As it is stated in literature, the cytokines are expressed in GCF after continuous circulation from PDL and it might take more than 3 days for the IL-6 to express itself in the GCF.6 This is in accordance with the results of the present study which showed no statistically significant increase in the levels of IL-6 in GCF on the 3rd day of force application.
The results of the present study are not in accordance with the findings of the studies conducted by Madureira et al.,3 Madureira et al.4 and Alhashimi et al.14 According to these studies, forces above optimum level leads to tissue necrosis and forces below the optimum range causes no tissue reaction, which prevents the alveolar bone from undergoing frontal resorption. The optimum range of pressure according to the studies is considered as 150–200 g to achieve a maximum rate of tooth movement at the tooth bone interface.9 Mohammed et al.15 in a study applied 200 g of force and found a significant increase in the level of IL-6 at 2 hours, peak on 15th day. The variation in the present study maybe because of the low magnitude of force used when compared to other studies where they have used a high magnitude of the force of about 200 g.
According to our knowledge, limited studies have been done which simultaneously evaluated and compared the levels of interleukin 6 in GCF and PDL. In this study, the levels of interleukin 6 in GCF and PDL were assessed simultaneously and it showed no significant change in the concentration of IL-6 (p > 0.2).

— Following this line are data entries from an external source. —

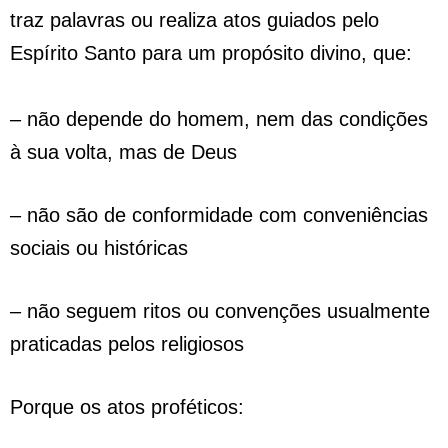
traz palavras ou realiza atos guiados pelo
Espírito Santo para um propósito divino, que:
– não depende do homem, nem das condições
à sua volta, mas de Deus
– não são de conformidade com conveniências
sociais ou históricas
– não seguem ritos ou convenções usualmente
praticadas pelos religiosos
Porque os atos proféticos:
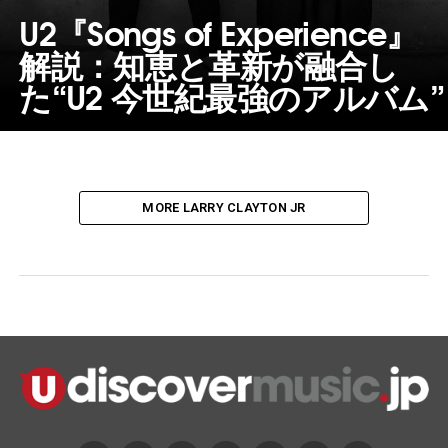
U2『Songs of Experience』
解説：知恵と革新が融合し
た“U2 今世紀最強のアルバム”
MORE LARRY CLAYTON JR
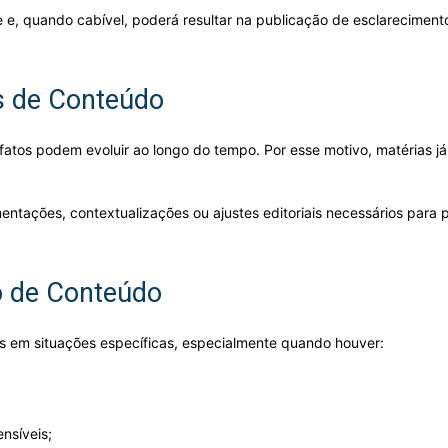
te e, quando cabível, poderá resultar na publicação de esclarecime
es de Conteúdo
 fatos podem evoluir ao longo do tempo. Por esse motivo, matérias j
entações, contextualizações ou ajustes editoriais necessários para
o de Conteúdo
s em situações específicas, especialmente quando houver:
nsíveis;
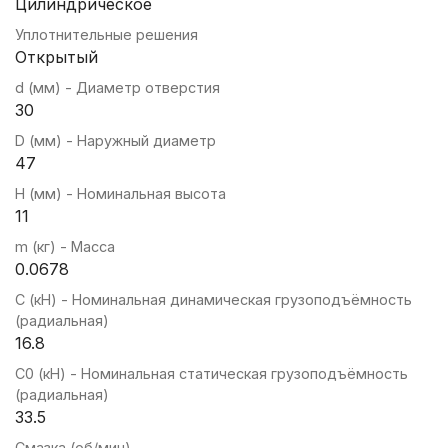
Цилиндрическое
Уплотнительные решения
Открытый
d (мм) - Диаметр отверстия
30
D (мм) - Наружный диаметр
47
H (мм) - Номинальная высота
11
m (кг) - Масса
0.0678
C (кН) - Номинальная динамическая грузоподъёмность
(радиальная)
16.8
C0 (кН) - Номинальная статическая грузоподъёмность
(радиальная)
33.5
Смазка (об/мин)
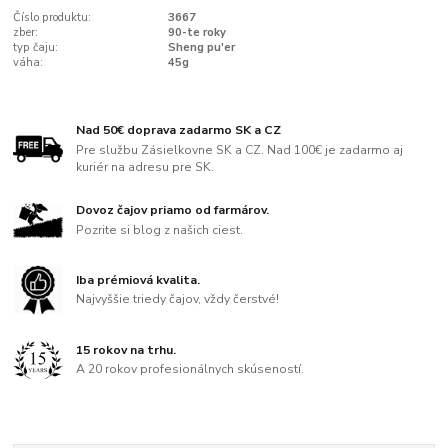
Číslo produktu:
3667
zber:
90-te roky
typ čaju:
Sheng pu'er
váha:
45g
Nad 50€ doprava zadarmo SK a CZ
Pre službu Zásielkovne SK a CZ. Nad 100€ je zadarmo aj
kuriér na adresu pre SK.
Dovoz čajov priamo od farmárov.
Pozrite si blog z našich ciest.
Iba prémiová kvalita.
Najvyššie triedy čajov, vždy čerstvé!
15 rokov na trhu.
A 20 rokov profesionálnych skúseností.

The result states that GCF can be assessed to know the concentration of cytokines in the PDL, as collection of GCF is a non-invasive technique.
The entire periodontal ligament was scrapped off from the root surface area of the teeth in the study without considering any specific site, which did not reflect the actual area of the IL-6 increase, that is, the compression side and the tension sides of the teeth were not differentiated. This could be considered as the limitation of the study. Also, the data was not compared amongst the various age-groups and gender of the subjects. Therefore, the role of IL-6 could not be differentiated according to these aspects and further research might be needed.
CONCLUSION
The study depicted a similar concentration level of IL-6 in GCF and PDL on the 3rd day of application of orthodontic force. Therefore, GCF can be used as a biomarker in the assessment of IL-6 for up to 3 days of force application instead of PDL as a collection of GCF is a non-invasive technique.
DATA AVAILABILITY STATEMENT
The data underlying this article cannot be shared publicly for the privacy of individuals that participated in the study. The data will be shared on reasonable request to the corresponding author.